Prognostic Significance of Blood-Based Multi-cancer Detection in Plasma Cell-Free DNA

Abstract

Purpose: We recently reported the development of a cell-free DNA (cfDNA) targeted methylation (TM)-based sequencing approach for a multi-cancer early detection (MCED) test that includes cancer signal origin prediction. Here, we evaluated the prognostic significance of cancer detection by the MCED test using longitudinal follow-up data.

Experimental design: As part of a Circulating Cell-free Genome Atlas (CCGA) substudy, plasma cfDNA samples were sequenced using a TM approach, and machine learning classifiers predicted cancer status and cancer signal origin. Overall survival (OS) of cancer participants in the first 3 years of follow-up was evaluated in relation to cancer detection by the MCED test and clinical characteristics.

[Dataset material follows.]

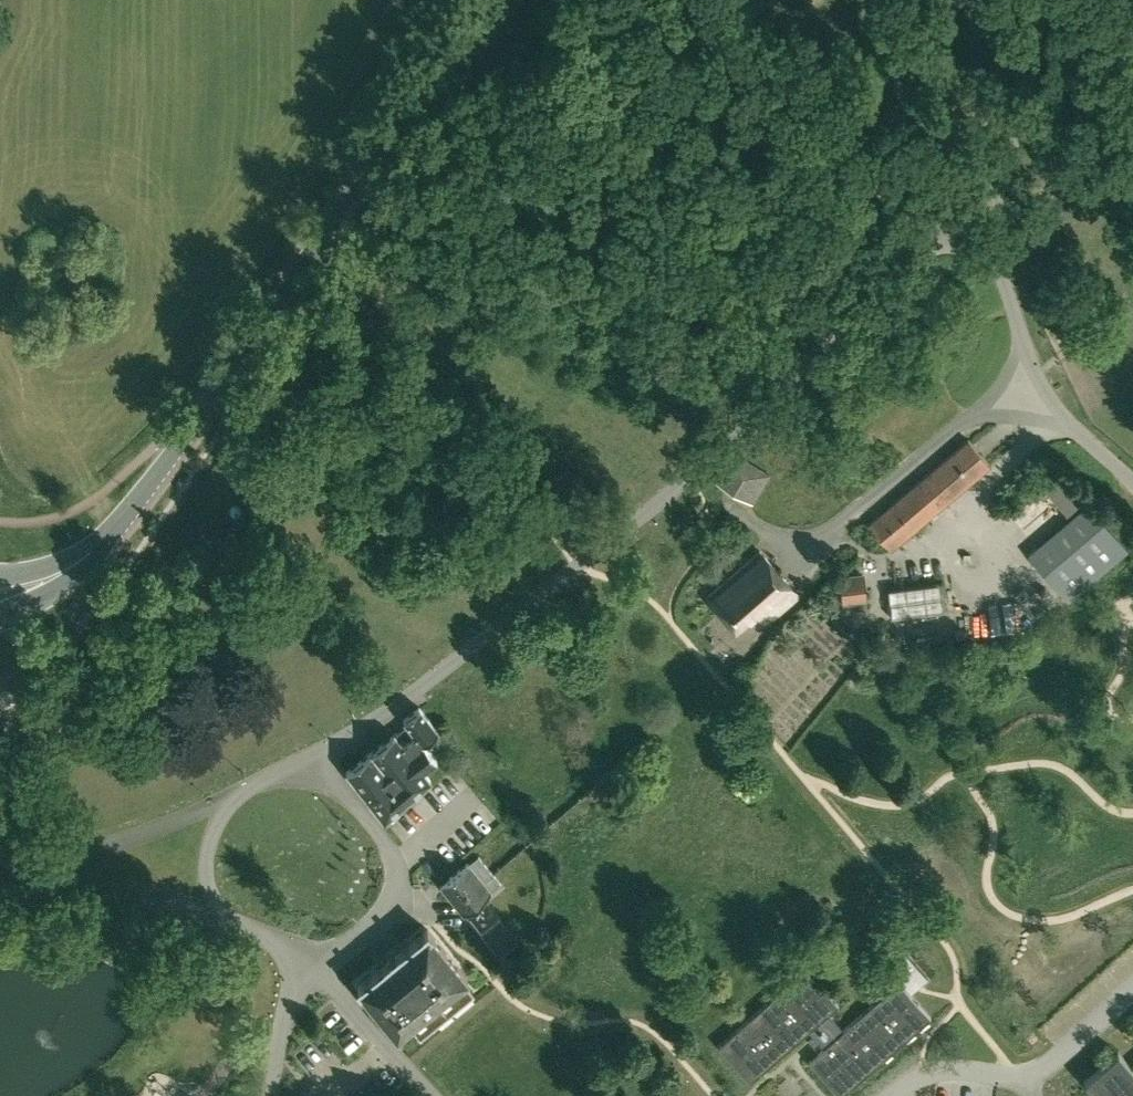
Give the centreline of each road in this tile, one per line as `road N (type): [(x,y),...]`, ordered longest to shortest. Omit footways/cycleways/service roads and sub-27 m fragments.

Results: Cancers not detected by the MCED test had significantly better OS (P < 0.0001) than cancers detected, even after accounting for other covariates, including clinical stage and method of clinical diagnosis (i.e., standard-of-care screening or clinical presentation with signs/symptoms). Additionally, cancers not detected by the MCED test had better OS than was expected when data were adjusted for age, stage, and cancer type from the Surveillance, Epidemiology, and End Results (SEER) program. In cancers with current screening options, the MCED test also differentiated more aggressive cancers from less aggressive cancers (P < 0.0001).

Conclusions: Cancer detection by the MCED test was prognostic beyond clinical stage and method of diagnosis. Cancers not detected by the MCED test had better prognosis than cancers detected and SEER-based expected survival. Cancer detection and prognosis may be linked by the underlying biological factor of tumor fraction in cfDNA.

Figure 1.

Comparison of OS in cancers detected versus not detected by the MCED test. A, Kaplan–Meier curve depicting OS for cancer participants of all stages detected (red) versus not detected (blue) by the MCED test. P value: log-rank test. B, Kaplan–Meier curve depicting OS for cancer participants of stages I–IV, detected (red) versus not detected (blue) by the MCED test. P values: log-rank test. C, Estimated RMST at 36 months for the MCED test detected and not detected cancers. Black diamonds indicate SEER-based expected survival. Error bars, 95% CI. ***, t test, P < 0.0001.

Figure 2.

Multivariate Cox proportional hazards regression model to identify factors associated with OS. Hazard ratios and 95% CIs are indicated by black boxes and gray lines, respectively. P values are indicated. Cancer mortality group is based on SEER 5-year survival of stage II cancers. Cancer mortality hazard-high group includes sarcoma, head and neck, cervix, plasma cell neoplasm, urothelial tract, bladder, myeloid neoplasm, stomach, lung, liver bile duct, esophagus, gallbladder, and pancreas cancer types. Cancer mortality hazard-low group includes thyroid, prostate, breast, kidney, uterus, lymphoid leukemia, lymphoma, ovary, colon/rectum, anus, melanoma, and other [includes brain, mesothelioma, orbit, penis, pleura, skin cancer (not basal cell carcinoma, squamous cell carcinoma, or melanoma), small intestine, testis, thymus, vagina, vulva, and unspecified] cancer types.

Figure 3.

Survival trends in cancers with screening modalities (breast, cervical, colorectal, lung, and prostate cancers). A, OS comparison of cancers diagnosed through standard screening paradigms or clinical presentation. B, OS comparison of cancers detected or not detected by the MCED test in cancers diagnosed through standard screening paradigms.

Figure 4.

MCED test detection in breast, lung, and prostate cancer subgroups. Sensitivity for MCED test detection and OS in different subgroups of breast (A), lung (B), and prostate (C) cancers are shown. Number of samples, and the proportion of cancers diagnosed through standard screening are indicated.

Figure 5.

Association of tumor fraction in cfDNA and cancer aggressiveness. A, Box plot depicting clinical stage (x-axis) versus tumor fraction (y-axis). Cancers detected (red) or not detected (blue) by the MCED test are indicated. B, Comparison of OS in tumor fraction high and low cancers. Tumor fraction is divided into four quantiles, with 75%–100% being the highest quantile.